Kelley may not be able to give a good tattoo to save her life, but she’s been on the receiving end of enough of them to know what she likes.

She’s covered shoulders-to-wrists in skulls, bones, cherries and all manner of hearts and flowers. Most of her back is filled in. Her lettered knuckles spell out “HAUS WIFE.” In some cases, even her tattoos have tattoos.

“I just love the look of them,” Kelley says. “Ever since I was a little kid, I’ve always been attracted to them.”

But the 35-year-old Ventura, Calif., native waited until she was 20 to get her first: a horseshoe with a swallow, the number 13, flames and roses.

She wasn’t allowed to have any during her 2½-year stint as a “Jubilee!” showgirl, so Kelley went under the needle before she started dancing at Paris’ famed Moulin Rouge. She chose the back of her neck so the ink would be easier to hide, but that didn’t exactly placate her new bosses.

“They were pissed when I got there,” she recalls.

To be fair, the tattoo isn’t what you’d call demure. It looks to be about the size of a fist. But the planning involved helps illustrate the care that goes into each of her illustrations.

After carefully considering each tattoo and working on its design with an artist, the admittedly “very, very picky” model has been known to spend days with the result drawn in place to make certain she approves.

Kelley realizes most customers don’t take that approach. In fact, she’s banking on it.

“I think with a lot of the TV shows that are going on right now, it’s making tattoos look like, ‘Oh, this is a cool thing to do,’ ” she says. “And I don’t think people are really thinking about what they’re getting or what they’re doing. They’re just doing it to be cool.

“I think a lot of people are gonna be regretting their tattoos down the road.”

To that end, she runs Bombshell Tattoo Removal inside the Hart & Huntington Tattoo Co. at the Hard Rock Hotel.

Kelley, who’s been back in Las Vegas for eight years, knew she couldn’t work as a model forever. Wanting a Plan B career in the tattoo world, she went to school to learn how to remove them.

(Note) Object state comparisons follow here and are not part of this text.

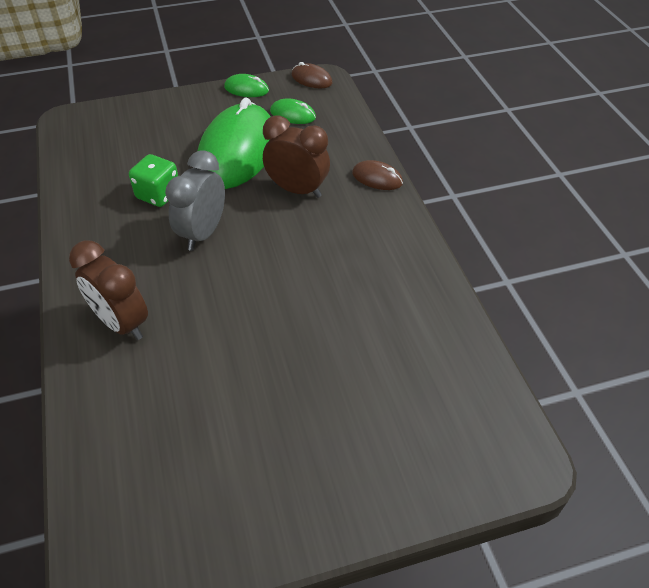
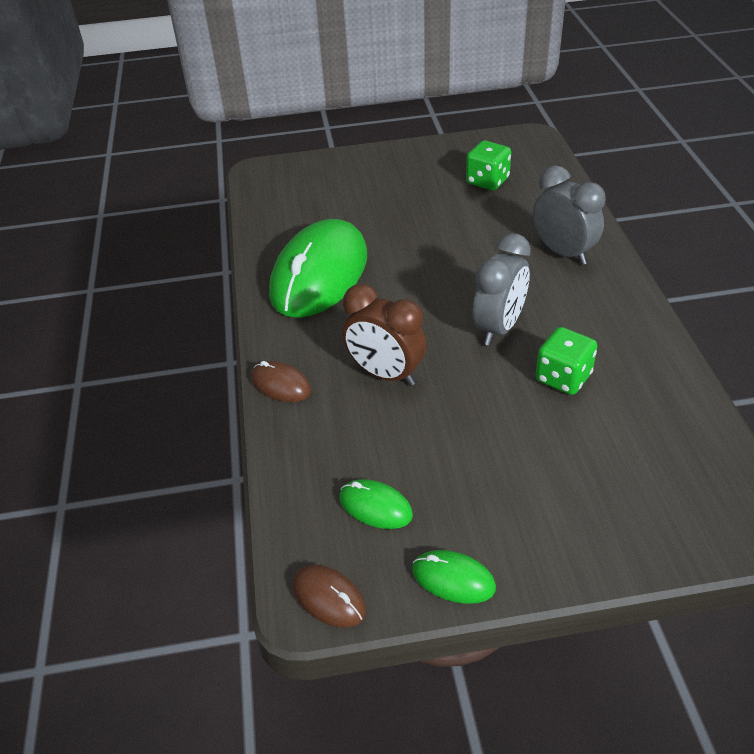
camera: 170 degrees left, 5 degrees down
brown clock [69,240,148,340] -> grey clock [533,165,606,265]
green mouse [198,97,271,189] -> green mouse moved to [269,219,367,318]
none -> green dice [466,141,511,190]

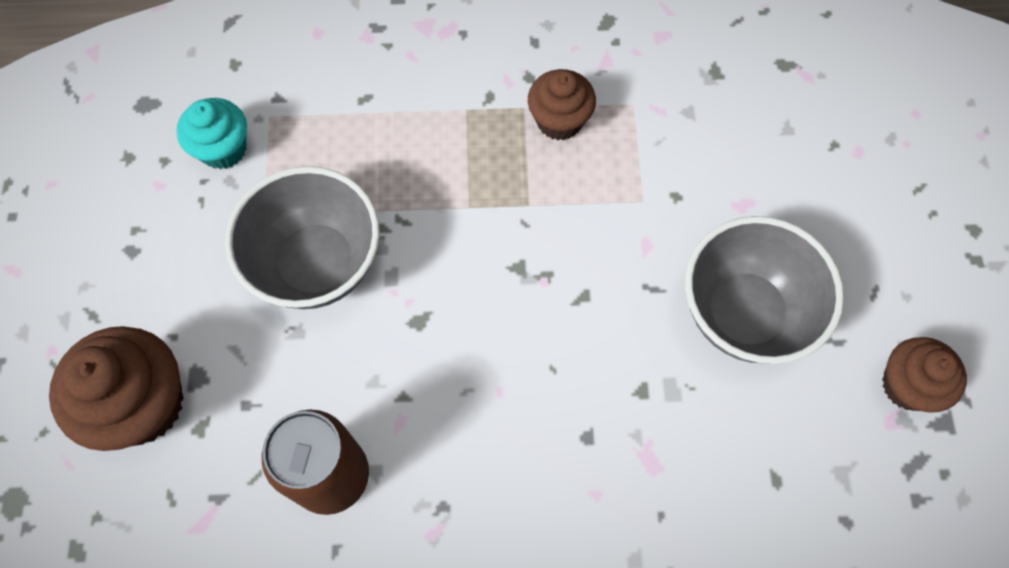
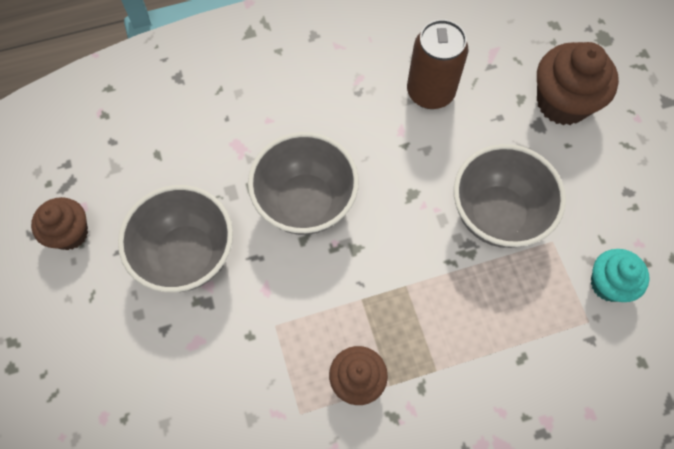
camera: 165 degrees right, 0 degrees up
none -> grey bowl [248,132,359,235]

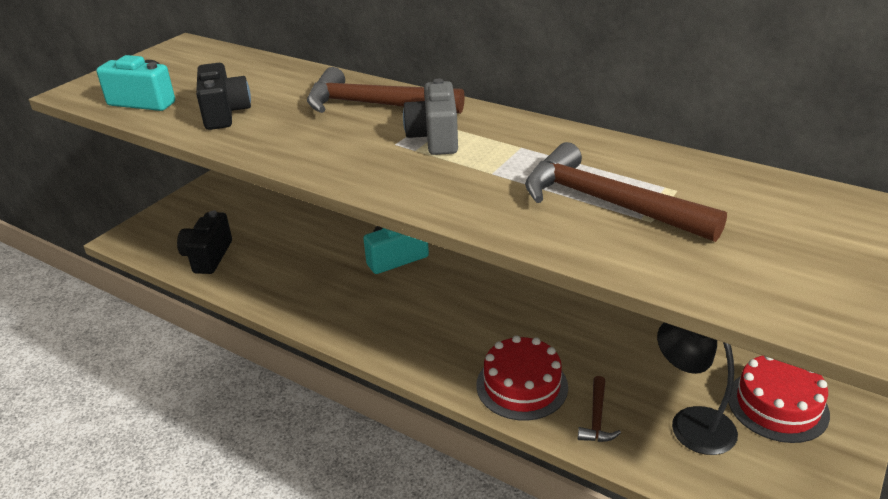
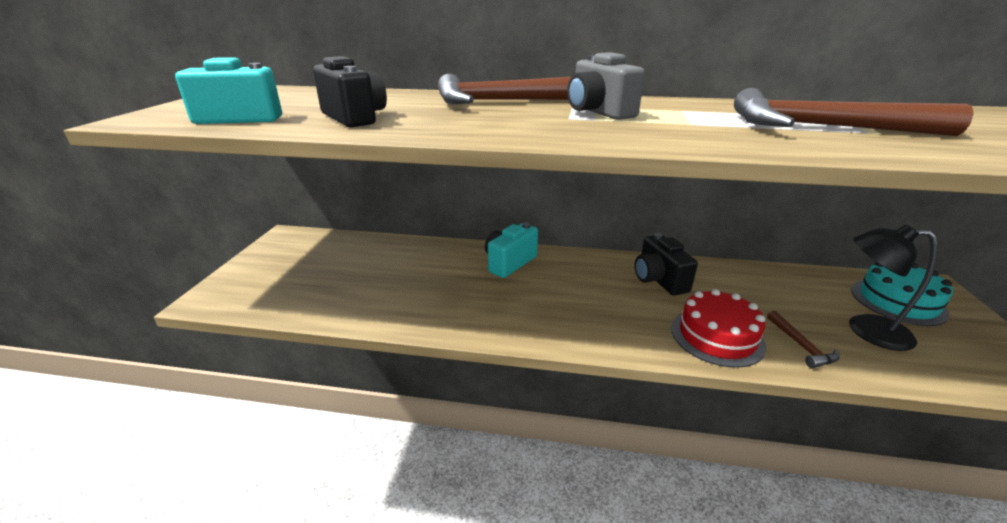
camera: 25 degrees left, 5 degrees down
black camera [177,210,232,274] -> black camera moved to [634,233,698,296]
red cake [728,356,830,443] -> turquoise cake [851,262,953,326]

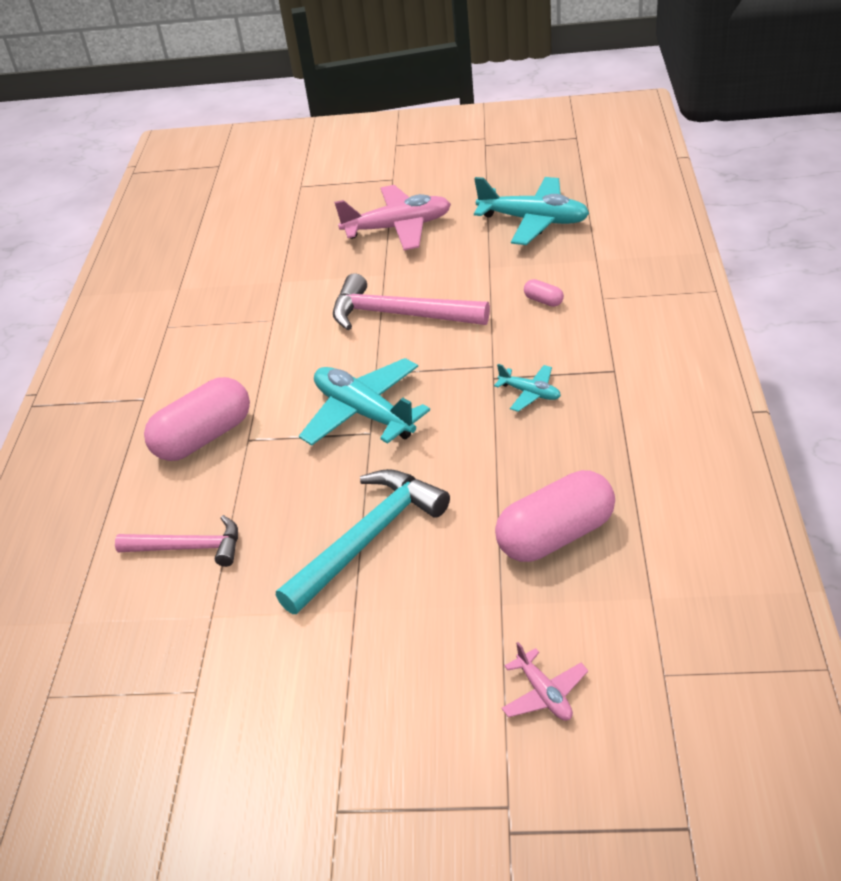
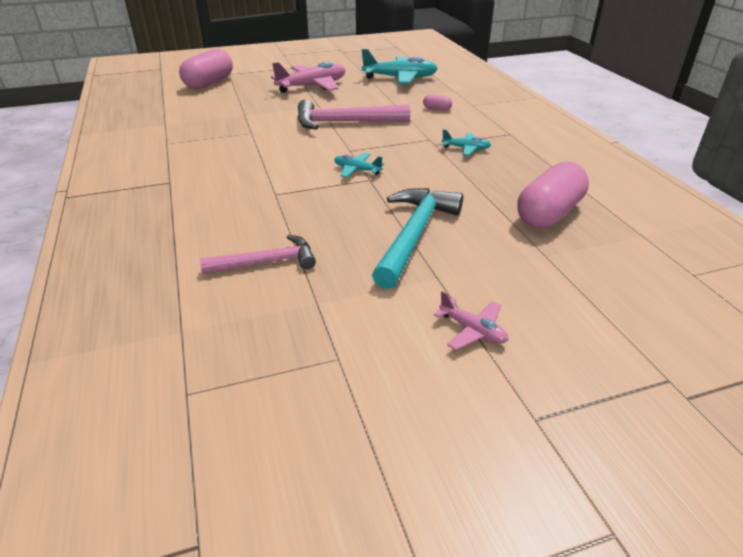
camera: 25 degrees left, 5 degrees down
pink capsule [144,377,250,461] -> pink capsule moved to [179,49,233,89]
turquoise plane [299,358,430,446] -> turquoise plane [334,153,384,178], size x0.49
pink plane [502,642,588,721] -> pink plane moved to [434,291,508,350]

Tribal tattoos and names are her biggest moneymakers.

As of now, she’s only there one day a week, by appointment only. But while she’ll someday make a living removing other people’s regrets, Kelley swears that’s a route she’d never follow.

“Some of them I don’t think are the greatest in the world,” she says of her own tattoos. “But I would never get rid of them, because it was like a time and place in my life, you know, and it’s memories.”

When Kelley was first getting inked, tattoos still had the power to shock. Now, seemingly every soccer mom and sorority girl has at least one.

“I know! I hate it,” she says, laughing.

But while their ubiquity should make her feel more accepted than ever, Kelley says she still gets “crazy looks” whenever she travels internationally or visits smaller cities.

Her parents hate her ink. “They think I ruined myself,” she reveals.

And while her career seems as much a result of her tattoos than despite them, Kelley says they remain an obstacle in her transition into high-fashion and couture modeling, as well as more television work.

Having made a name for herself in the alternative world, she’s starting to feel pigeonholed.

“That’s the hardest part,” Kelley admits. “I can do so much, but everyone automatically looks at me a certain way because of the tattoos.

“Until they know me and until they really look at what I do. Then they’re, like, ‘Oh, wow.’ And then they see it as something special.”